(A continuation of the article posted earlier)

Why did painting disappear? And why has it reappeared in such abundance?

One reason is rarely voiced: The postwar rise of New York’s cultural dominion — and its more recent fall — explains a lot of it.

Painting was always said to be “a New York thing.” After World War II, when the New York School bumped the School of Paris off the charts, a few sculptors were present at the coronation. But mostly they were painters — Pollock, De Kooning, Rothko, Kline, Still, Frankenthaler, Guston, Newman, Hartigan and many more.

Back then the bond between Modern painting and New York was intense. Eventually, it swelled to imperial proportions.

The Museum of Modern Art and the Whitney Museum of American Art, initially slow to respond, got on board. The otherwise adroit 1970 history of the New York School by NYU professor Irving Sandler (himself a former painter and gallerist) is titled “The Triumph of American Painting.” It was axiomatic: Masterful American art was painting, and masterful painting meant the New York School. A local event was inflated into a national phenomenon, claiming worldwide stature.

But that was then, and this is now.

The triumph of American painting was actually a thrilling neighborhood affair with great public relations. So was the subsequent skirmish over painting’s death.

These vicissitudes mattered in Manhattan, where the triumphant painters’ watering hole at the Cedar Bar gave way to the anti-painting grim reapers’ club at Max’s Kansas City. But neither posture prevented Gerhard Richter and Sigmar Polke in Germany or Ed Ruscha and James Hayward in L.A.from painting up a storm.

What actually was dying was not painting but its complement — a provincial enslavement to the primacy of the New York School. As the 21st century approached, surging globalism meant the slow, irreversible erosion of New York as contemporary art’s preeminent center.

First Los Angeles and Cologne, then London and Berlin, lately Beijing and Mumbai joined the party. It turns out the old argument over the freshness-or-obsolescence of colors smeared on canvas was less about painting’s legitimacy — really, how can an artistic medium be illegitimate? — than about shifting centers of power…

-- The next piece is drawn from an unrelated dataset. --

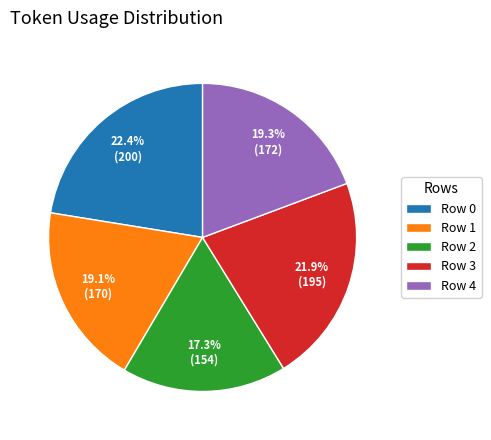

Which slice is the smallest?

Row 2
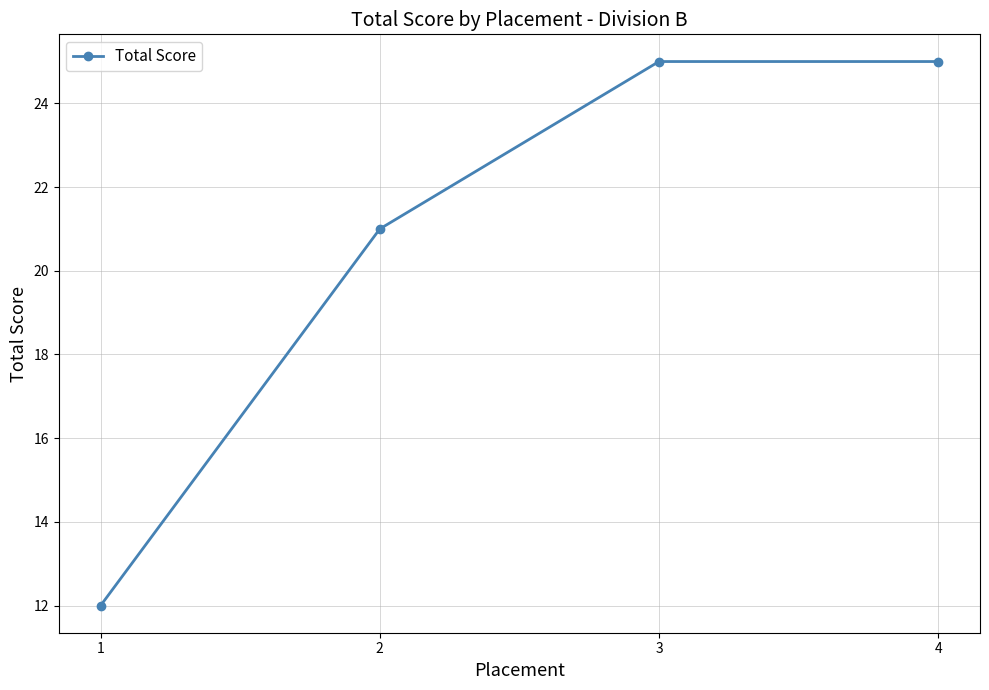

Is it true that the value at 2 is 21?

True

In fact, I wonder whether the ingrained confusion about painting and assemblage sculpture isn’t itself a legacy of capitulation to the power of the New York School. Starting with assemblage represents the assumption — mistaken, I believe — that 1950s painting is all locked up in the history books. Pimping the primacy of assemblage sculpture offers L.A. art a veneer of independent, maverick style.

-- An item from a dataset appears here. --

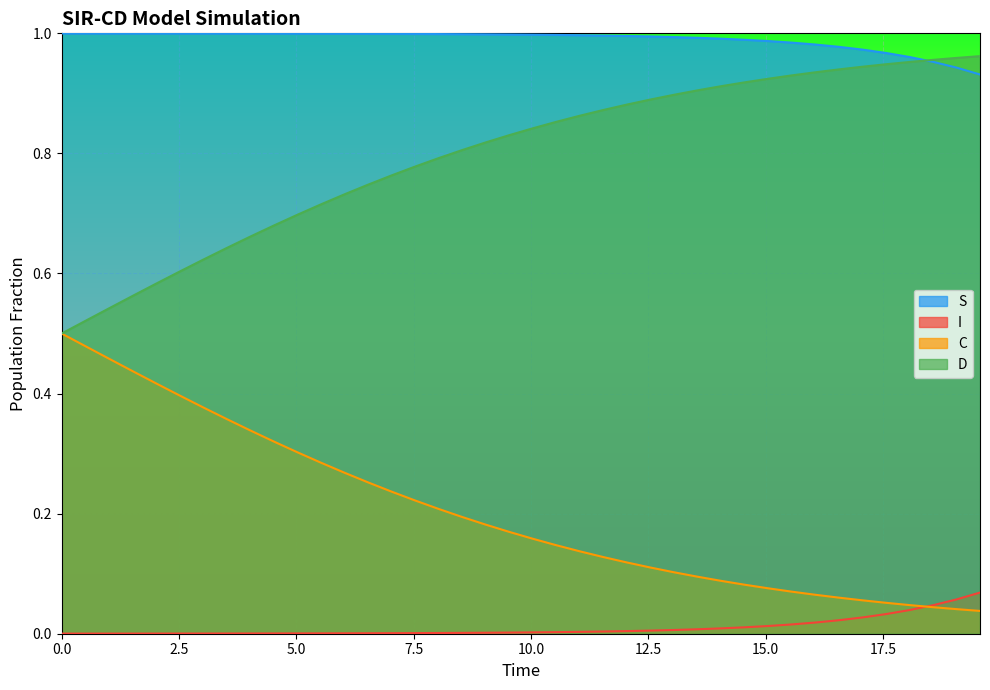

At how many categories does at least one series exceed 0?

40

But that’s just silly — and redundant too. Painting is by definition maverick.

Painting, unlike most image-making practices in industrial or post-industrial society, is already pretty much a solitary job. Rarely do production assistants, teams of fabricators and collaborators gather in a painter’s studio, as they do for movies at Paramount, TV shows at HBO and at the far-flung art factories established by video artist Bill Viola, sculptor Jeff Koons or installation artist Ann Hamilton. Usually it’s just one person in a room, with a flat plane and some colors, trying to juice the corpse and make it dance.

That’s the real legerdemain facing anyone determined to be a painter, whether the student who asked the original question gets the support of her teachers and peers or not. Painting isn’t dead — or, more precisely, it always has been and always will be. The perpetual trick is to give a painting life.